Avoid cache splits on 128-bit unaligned memory accesses with SSE3 Instructions. The Streaming SIMD Extensions (SSE) provides the MOVDQU instruction for loading memory from addresses that are not aligned on 16-byte boundaries. Code sequences that use MOVDQU frequently encounter situations where the source spans across a 64-byte boundary (or cache-line boundary). Loading from a memory address that spans across a cache line boundary causes a hardware stall and degrades software performance.

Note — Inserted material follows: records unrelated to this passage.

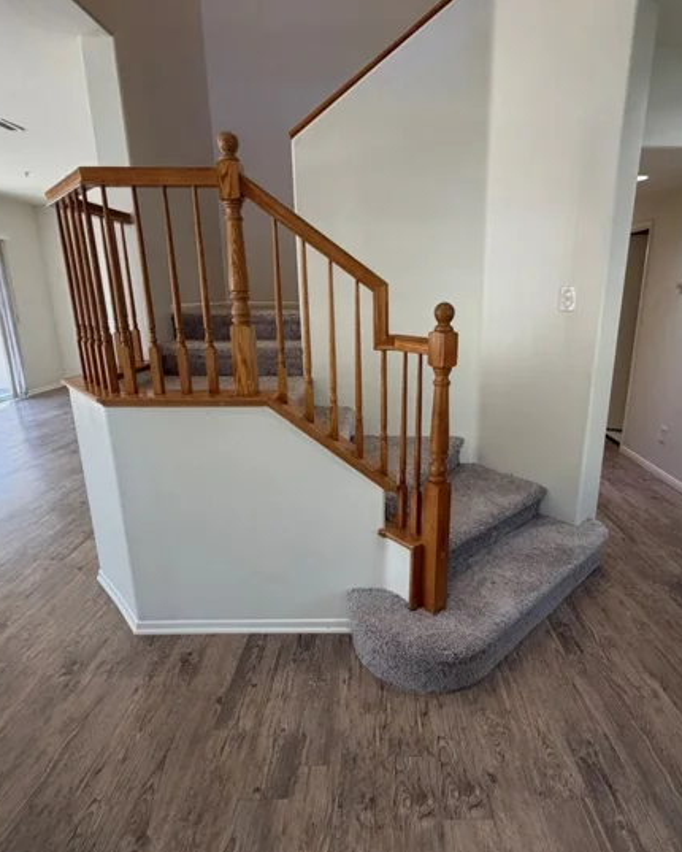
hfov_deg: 70.5
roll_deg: +0.1
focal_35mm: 19
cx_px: 393
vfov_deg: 83.3
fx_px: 479
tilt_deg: -15.1
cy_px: 419
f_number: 2.2
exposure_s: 1/120
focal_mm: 2.22
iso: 160
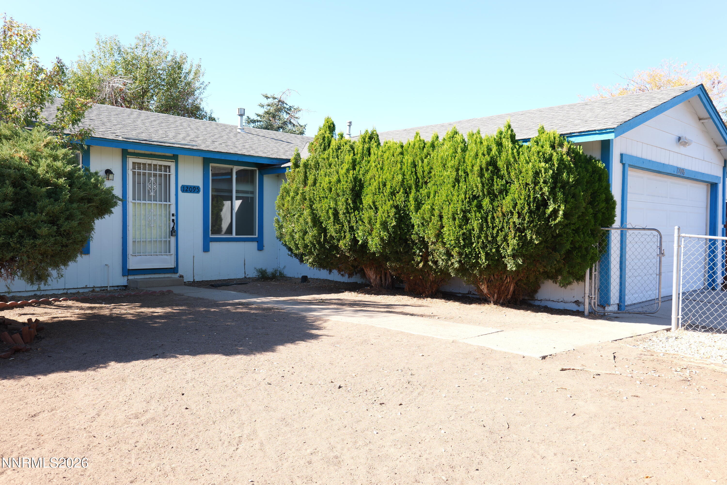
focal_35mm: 31
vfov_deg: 42.3
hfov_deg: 60.3
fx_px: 626
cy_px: 242
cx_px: 364
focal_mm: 31
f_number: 6.3
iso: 100
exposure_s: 1/80
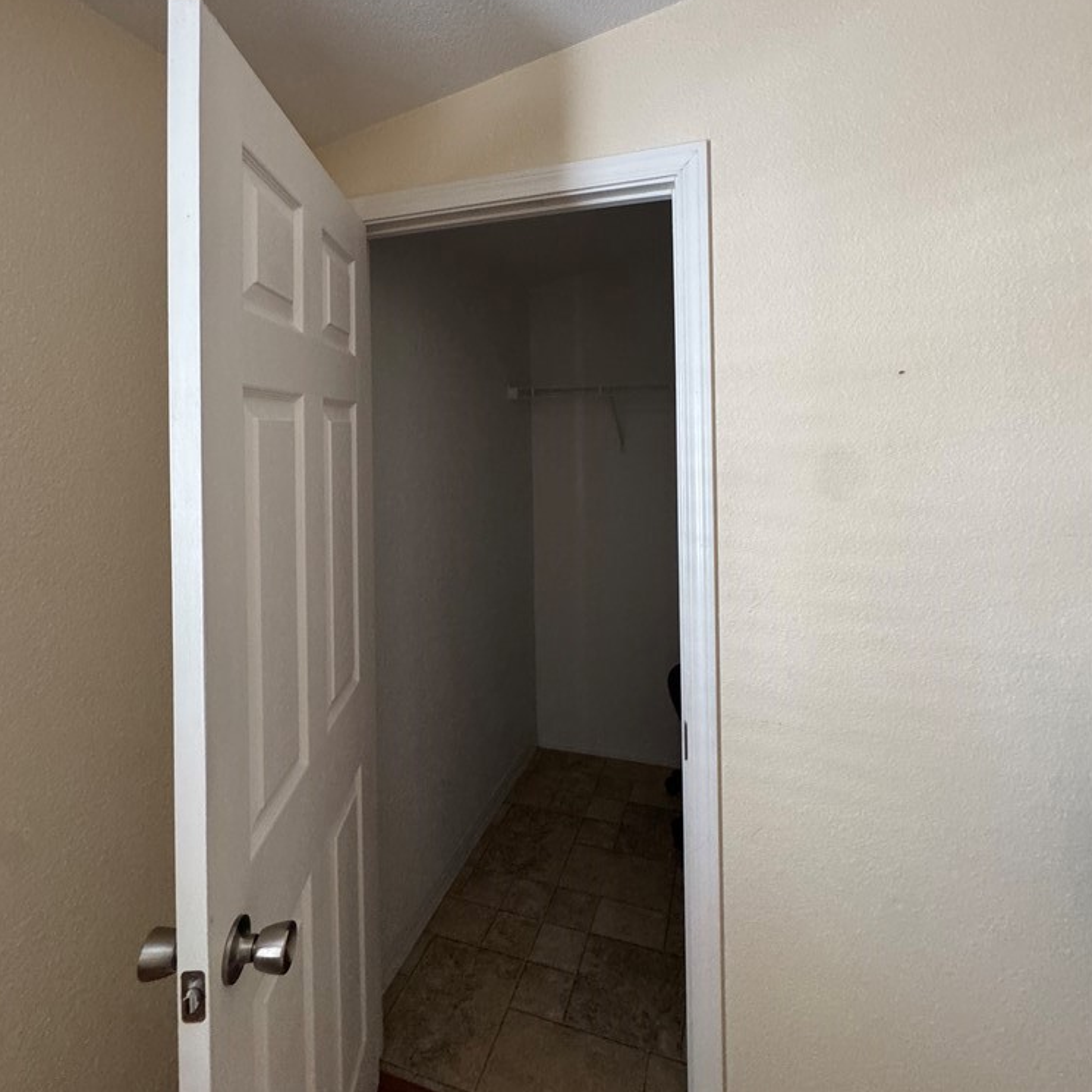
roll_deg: +1.4
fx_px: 607
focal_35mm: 17
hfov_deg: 84.0
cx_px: 535
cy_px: 427
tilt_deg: -0.3
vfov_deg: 82.8
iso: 640
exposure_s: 1/60
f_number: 2.2
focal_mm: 2.22
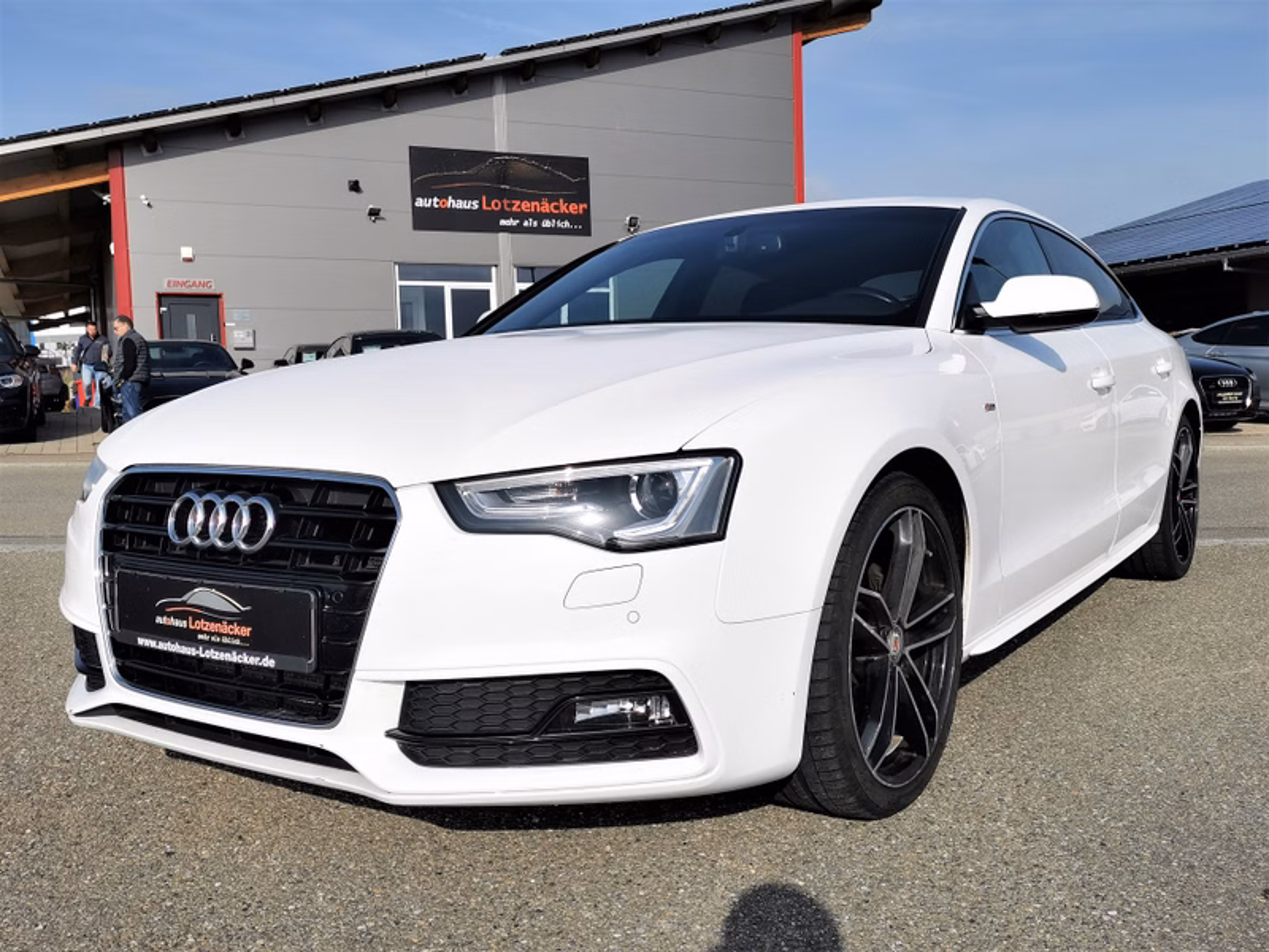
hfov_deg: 56.8
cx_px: 634
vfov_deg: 44.2
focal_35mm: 32
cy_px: 476
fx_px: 1173
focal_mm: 5.58
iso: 50
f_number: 1.8
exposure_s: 1/4808
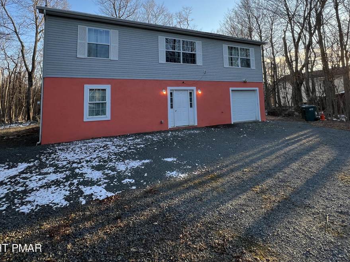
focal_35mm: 19
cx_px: 165
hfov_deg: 84.6
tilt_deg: +6.6
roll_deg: +0.9
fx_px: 192
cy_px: 74
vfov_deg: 65.6
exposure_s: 1/227
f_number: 1.8
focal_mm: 1.57
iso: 32
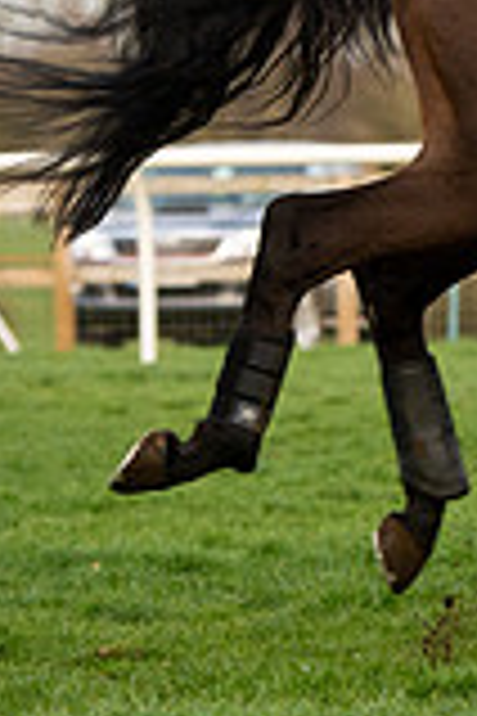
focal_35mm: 449
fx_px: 8923
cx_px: 1109
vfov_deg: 4.6
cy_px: 154
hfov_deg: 3.0
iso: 2000
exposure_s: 1/1600
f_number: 4
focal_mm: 116
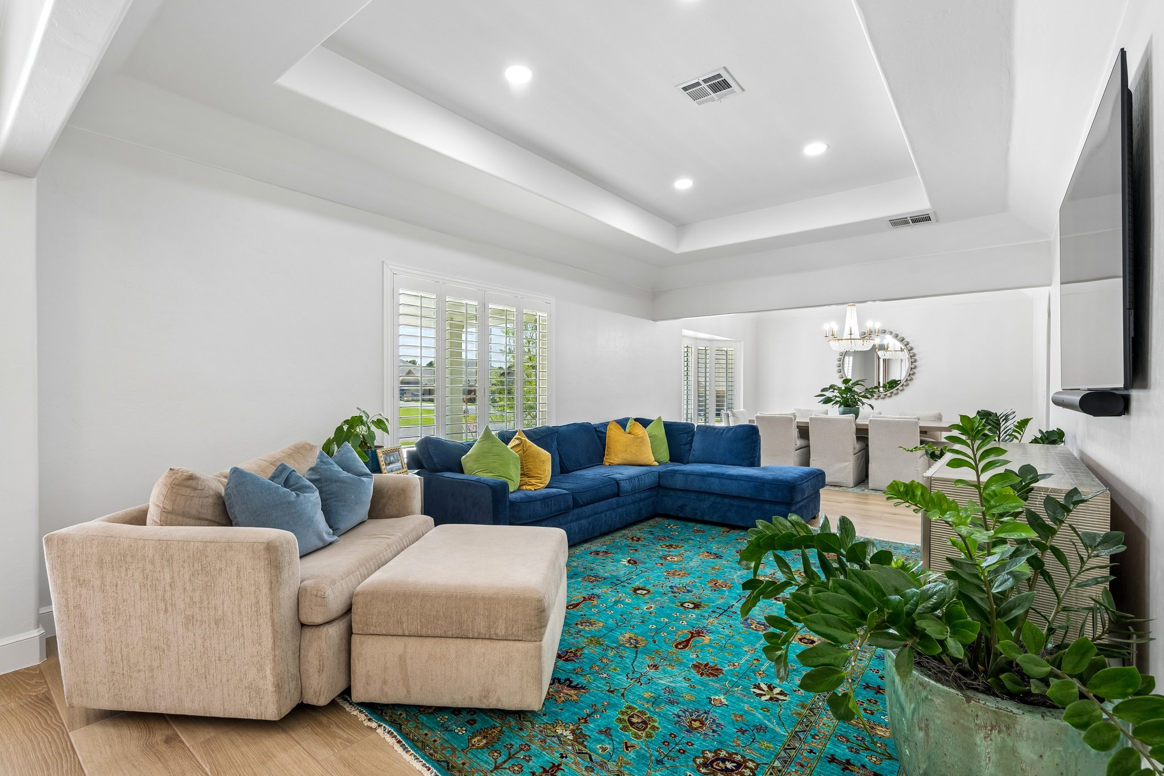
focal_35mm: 16
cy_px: 388
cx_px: 582
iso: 200
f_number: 8
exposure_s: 1/13
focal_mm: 16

Use LDDQU, a special 128-bit unaligned load designed to avoid cache-line splits. If the address of the load is aligned on a 16-byte boundary, LDQQU loads the 16 bytes requested. If the address of the load is not aligned on a 16-byte boundary, LDDQU loads a 32-byte block starting at the 16-byte aligned address immediately below the address of the load request. It then provides the requested 16 bytes. If the address is aligned on a 16-byte boundary, the effective number of memory requests is implementation-dependent (one or more). Because LDDQU usually accesses more data than is needed (32 bytes when 16 are needed), and because the number of memory accesses is implementation dependent, great care must be taken when dealing with uncached or write-combining (WC) memory regions.
LDDQU is a typed instruction for integer data; it is best used with integer data. Because of implementation issues, restrict the usage of LDDQU to situations where no store-to-load forwarding is expected. For situations where store-to-load forwarding is expected, use regular store/load pairs (either aligned or unaligned, based on the alignment of the data accessed).